With increased human activity in space, the risk of re-entry and collision between space objects is constantly increasing. Hence, the need for space situational awareness (SSA) programs has been acknowledged by many experienced space agencies. Optical and radar sensors, which enable the surveillance and tracking of space objects, are the most important technical components of SSA systems. In particular, combinations of radar systems and optical sensor networks play an outstanding role in SSA programs. At present, Korea operates the optical wide field patrol network (OWL-Net), the only optical system for tracking space objects. However, due to their dependence on weather conditions and observation time, it is not reasonable to use optical systems alone for SSA initiatives, as they have limited operational availability.
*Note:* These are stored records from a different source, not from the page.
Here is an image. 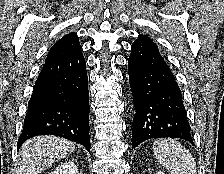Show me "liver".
<instances>
[{
	"label": "liver",
	"instance_id": "obj_1",
	"mask_svg": "<svg viewBox=\"0 0 224 174\" xmlns=\"http://www.w3.org/2000/svg\"><path fill=\"white\" fill-rule=\"evenodd\" d=\"M74 149L73 142L60 137L51 135L33 137L24 142L20 148L16 174H40Z\"/></svg>",
	"mask_w": 224,
	"mask_h": 174
}]
</instances>
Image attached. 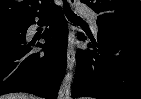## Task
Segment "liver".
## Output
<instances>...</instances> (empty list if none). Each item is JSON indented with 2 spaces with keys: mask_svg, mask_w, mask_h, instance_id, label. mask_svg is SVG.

Therefore, the strategies for developing radar systems should be considered for an efficient SSA system using currently available technology. The purpose of this paper is to analyze the performance of a radar system in detecting and tracking space objects. With the radar system investigated, the minimum sensitivity is defined as detection of a $1-m^2$ radar cross section (RCS) at an altitude of 2,000 km, with operating frequencies in the L, S, C, X or Ku-band. The results of power budget analysis showed that the maximum detection range of 2,000 km, which includes the low earth orbit (LEO) environment, can be achieved with a transmission power of 900 kW, transmit and receive antenna gains of 40 dB and 43 dB, respectively, a pulse width of 2 ms, and a signal processing gain of 13.3 dB, at a frequency of 1.3 GHz. We defined the key parameters of the radar following a performance analysis of the system. This research can thus provide guidelines for the conceptual design of radar systems for national SSA initiatives.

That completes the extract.